- **JOB ITEM**: Take the lines below beginning at the line that has "X127201779Y-41794819D01*" and stopping after the line that has "X116080000Y-52550000D01*", and print them exactly as they are, with no other lines.

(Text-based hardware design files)
◇ ◇ ◇
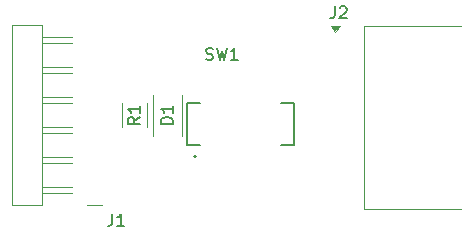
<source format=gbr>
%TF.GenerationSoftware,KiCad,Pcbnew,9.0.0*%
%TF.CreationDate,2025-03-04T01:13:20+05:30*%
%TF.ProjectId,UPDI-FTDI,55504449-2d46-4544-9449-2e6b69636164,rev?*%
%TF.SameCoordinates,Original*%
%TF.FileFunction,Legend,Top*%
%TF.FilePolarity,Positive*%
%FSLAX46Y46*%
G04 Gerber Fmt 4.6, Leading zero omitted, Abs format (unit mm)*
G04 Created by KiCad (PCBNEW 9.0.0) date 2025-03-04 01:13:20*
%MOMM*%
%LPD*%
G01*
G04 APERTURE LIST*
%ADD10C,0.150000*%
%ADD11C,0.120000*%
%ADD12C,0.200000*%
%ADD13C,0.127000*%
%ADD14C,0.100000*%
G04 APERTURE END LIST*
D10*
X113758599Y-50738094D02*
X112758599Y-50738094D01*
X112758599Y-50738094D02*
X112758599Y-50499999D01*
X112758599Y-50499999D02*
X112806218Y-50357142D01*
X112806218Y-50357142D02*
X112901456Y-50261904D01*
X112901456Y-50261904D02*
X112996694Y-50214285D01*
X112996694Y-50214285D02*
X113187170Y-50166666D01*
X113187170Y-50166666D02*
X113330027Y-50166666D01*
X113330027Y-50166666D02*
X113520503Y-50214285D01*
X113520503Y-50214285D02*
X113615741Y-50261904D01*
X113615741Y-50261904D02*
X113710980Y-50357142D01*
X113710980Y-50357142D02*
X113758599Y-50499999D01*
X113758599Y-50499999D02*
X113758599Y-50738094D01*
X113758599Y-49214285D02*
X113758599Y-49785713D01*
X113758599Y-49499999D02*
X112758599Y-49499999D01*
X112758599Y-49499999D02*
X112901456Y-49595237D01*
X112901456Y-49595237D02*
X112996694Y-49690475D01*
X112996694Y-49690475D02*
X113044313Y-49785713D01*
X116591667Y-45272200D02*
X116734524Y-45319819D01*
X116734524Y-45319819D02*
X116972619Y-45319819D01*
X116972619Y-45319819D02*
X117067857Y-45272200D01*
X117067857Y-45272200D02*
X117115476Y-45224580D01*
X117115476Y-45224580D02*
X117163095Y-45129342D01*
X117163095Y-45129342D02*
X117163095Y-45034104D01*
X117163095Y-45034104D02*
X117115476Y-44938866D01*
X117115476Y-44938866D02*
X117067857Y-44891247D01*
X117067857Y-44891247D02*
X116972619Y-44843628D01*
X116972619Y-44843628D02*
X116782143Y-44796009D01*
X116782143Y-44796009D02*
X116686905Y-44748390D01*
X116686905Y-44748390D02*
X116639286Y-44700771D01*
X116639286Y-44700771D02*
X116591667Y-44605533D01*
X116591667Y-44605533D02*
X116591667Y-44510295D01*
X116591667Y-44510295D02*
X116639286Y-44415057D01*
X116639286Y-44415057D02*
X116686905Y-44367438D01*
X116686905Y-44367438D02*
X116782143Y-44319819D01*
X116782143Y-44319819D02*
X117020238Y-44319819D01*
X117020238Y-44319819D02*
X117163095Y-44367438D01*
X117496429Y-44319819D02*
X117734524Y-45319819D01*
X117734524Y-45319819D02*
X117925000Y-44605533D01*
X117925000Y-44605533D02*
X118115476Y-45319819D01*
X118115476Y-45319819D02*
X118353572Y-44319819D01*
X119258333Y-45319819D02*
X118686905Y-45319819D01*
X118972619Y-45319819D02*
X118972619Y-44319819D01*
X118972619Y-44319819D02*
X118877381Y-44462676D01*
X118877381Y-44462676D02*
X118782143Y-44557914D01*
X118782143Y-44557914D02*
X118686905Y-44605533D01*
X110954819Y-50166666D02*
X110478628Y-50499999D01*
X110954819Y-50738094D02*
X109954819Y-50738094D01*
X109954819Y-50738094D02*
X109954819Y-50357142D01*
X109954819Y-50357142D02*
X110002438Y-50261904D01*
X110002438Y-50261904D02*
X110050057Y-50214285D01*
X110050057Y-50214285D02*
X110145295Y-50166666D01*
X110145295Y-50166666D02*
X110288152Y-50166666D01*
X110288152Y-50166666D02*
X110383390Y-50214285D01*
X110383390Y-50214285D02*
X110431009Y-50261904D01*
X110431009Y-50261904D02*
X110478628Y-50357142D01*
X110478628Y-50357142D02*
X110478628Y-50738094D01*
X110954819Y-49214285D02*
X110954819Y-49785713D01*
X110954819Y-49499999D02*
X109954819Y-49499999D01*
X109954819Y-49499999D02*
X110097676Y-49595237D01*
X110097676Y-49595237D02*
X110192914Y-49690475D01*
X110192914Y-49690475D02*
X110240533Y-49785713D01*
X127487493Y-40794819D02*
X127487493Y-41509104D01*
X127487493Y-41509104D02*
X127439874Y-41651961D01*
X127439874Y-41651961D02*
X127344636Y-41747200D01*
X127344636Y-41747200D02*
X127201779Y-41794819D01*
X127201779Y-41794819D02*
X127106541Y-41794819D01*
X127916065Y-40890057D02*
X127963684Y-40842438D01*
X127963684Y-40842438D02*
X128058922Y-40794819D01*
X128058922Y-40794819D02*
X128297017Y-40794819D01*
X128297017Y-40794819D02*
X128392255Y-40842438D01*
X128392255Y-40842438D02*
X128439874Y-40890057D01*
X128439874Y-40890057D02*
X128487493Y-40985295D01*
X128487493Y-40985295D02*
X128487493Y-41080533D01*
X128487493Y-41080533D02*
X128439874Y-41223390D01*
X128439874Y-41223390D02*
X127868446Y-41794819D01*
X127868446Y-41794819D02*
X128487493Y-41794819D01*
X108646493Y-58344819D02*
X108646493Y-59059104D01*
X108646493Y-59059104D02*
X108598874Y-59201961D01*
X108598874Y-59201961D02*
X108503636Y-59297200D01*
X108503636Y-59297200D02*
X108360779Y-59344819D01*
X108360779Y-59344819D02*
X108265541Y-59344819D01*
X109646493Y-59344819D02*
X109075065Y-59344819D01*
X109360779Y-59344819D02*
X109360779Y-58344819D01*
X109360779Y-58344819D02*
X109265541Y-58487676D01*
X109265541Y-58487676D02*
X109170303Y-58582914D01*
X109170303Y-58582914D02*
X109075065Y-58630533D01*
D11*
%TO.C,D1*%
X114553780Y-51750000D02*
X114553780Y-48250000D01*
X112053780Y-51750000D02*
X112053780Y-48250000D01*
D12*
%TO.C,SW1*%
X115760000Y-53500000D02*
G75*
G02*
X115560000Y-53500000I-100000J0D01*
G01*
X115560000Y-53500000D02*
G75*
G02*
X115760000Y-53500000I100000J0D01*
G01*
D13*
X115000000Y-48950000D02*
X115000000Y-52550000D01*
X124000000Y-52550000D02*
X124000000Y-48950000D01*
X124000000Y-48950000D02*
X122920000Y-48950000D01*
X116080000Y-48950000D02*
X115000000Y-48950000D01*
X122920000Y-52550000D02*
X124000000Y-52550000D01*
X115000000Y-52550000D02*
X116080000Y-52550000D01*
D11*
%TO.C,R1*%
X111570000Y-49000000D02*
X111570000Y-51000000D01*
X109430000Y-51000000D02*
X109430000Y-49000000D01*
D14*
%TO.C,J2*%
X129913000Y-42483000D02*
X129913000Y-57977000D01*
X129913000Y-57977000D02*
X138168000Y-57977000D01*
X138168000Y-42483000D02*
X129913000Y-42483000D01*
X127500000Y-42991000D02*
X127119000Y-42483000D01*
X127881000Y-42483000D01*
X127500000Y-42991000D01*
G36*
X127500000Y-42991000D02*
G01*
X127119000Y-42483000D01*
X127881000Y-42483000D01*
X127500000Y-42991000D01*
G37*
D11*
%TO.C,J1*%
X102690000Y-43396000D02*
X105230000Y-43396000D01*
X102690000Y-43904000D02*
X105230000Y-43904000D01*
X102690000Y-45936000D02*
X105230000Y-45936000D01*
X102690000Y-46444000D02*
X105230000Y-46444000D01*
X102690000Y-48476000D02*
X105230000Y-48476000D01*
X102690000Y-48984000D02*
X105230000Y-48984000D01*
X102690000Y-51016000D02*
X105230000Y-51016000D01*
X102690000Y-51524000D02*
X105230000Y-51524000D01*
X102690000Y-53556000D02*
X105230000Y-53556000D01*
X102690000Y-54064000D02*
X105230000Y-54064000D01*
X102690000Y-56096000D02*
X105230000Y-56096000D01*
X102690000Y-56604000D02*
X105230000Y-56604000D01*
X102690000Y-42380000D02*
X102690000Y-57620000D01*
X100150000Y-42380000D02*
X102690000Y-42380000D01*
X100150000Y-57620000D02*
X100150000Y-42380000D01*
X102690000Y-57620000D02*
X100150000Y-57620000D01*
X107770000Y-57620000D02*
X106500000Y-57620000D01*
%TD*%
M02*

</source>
◇ ◇ ◇
- **EXERCISE OUTPUT**:
X127201779Y-41794819D01*
X127201779Y-41794819D02*
X127106541Y-41794819D01*
X127916065Y-40890057D02*
X127963684Y-40842438D01*
X127963684Y-40842438D02*
X128058922Y-40794819D01*
X128058922Y-40794819D02*
X128297017Y-40794819D01*
X128297017Y-40794819D02*
X128392255Y-40842438D01*
X128392255Y-40842438D02*
X128439874Y-40890057D01*
X128439874Y-40890057D02*
X128487493Y-40985295D01*
X128487493Y-40985295D02*
X128487493Y-41080533D01*
X128487493Y-41080533D02*
X128439874Y-41223390D01*
X128439874Y-41223390D02*
X127868446Y-41794819D01*
X127868446Y-41794819D02*
X128487493Y-41794819D01*
X108646493Y-58344819D02*
X108646493Y-59059104D01*
X108646493Y-59059104D02*
X108598874Y-59201961D01*
X108598874Y-59201961D02*
X108503636Y-59297200D01*
X108503636Y-59297200D02*
X108360779Y-59344819D01*
X108360779Y-59344819D02*
X108265541Y-59344819D01*
X109646493Y-59344819D02*
X109075065Y-59344819D01*
X109360779Y-59344819D02*
X109360779Y-58344819D01*
X109360779Y-58344819D02*
X109265541Y-58487676D01*
X109265541Y-58487676D02*
X109170303Y-58582914D01*
X109170303Y-58582914D02*
X109075065Y-58630533D01*
D11*
%TO.C,D1*%
X114553780Y-51750000D02*
X114553780Y-48250000D01*
X112053780Y-51750000D02*
X112053780Y-48250000D01*
D12*
%TO.C,SW1*%
X115760000Y-53500000D02*
G75*
G02*
X115560000Y-53500000I-100000J0D01*
G01*
X115560000Y-53500000D02*
G75*
G02*
X115760000Y-53500000I100000J0D01*
G01*
D13*
X115000000Y-48950000D02*
X115000000Y-52550000D01*
X124000000Y-52550000D02*
X124000000Y-48950000D01*
X124000000Y-48950000D02*
X122920000Y-48950000D01*
X116080000Y-48950000D02*
X115000000Y-48950000D01*
X122920000Y-52550000D02*
X124000000Y-52550000D01*
X115000000Y-52550000D02*
X116080000Y-52550000D01*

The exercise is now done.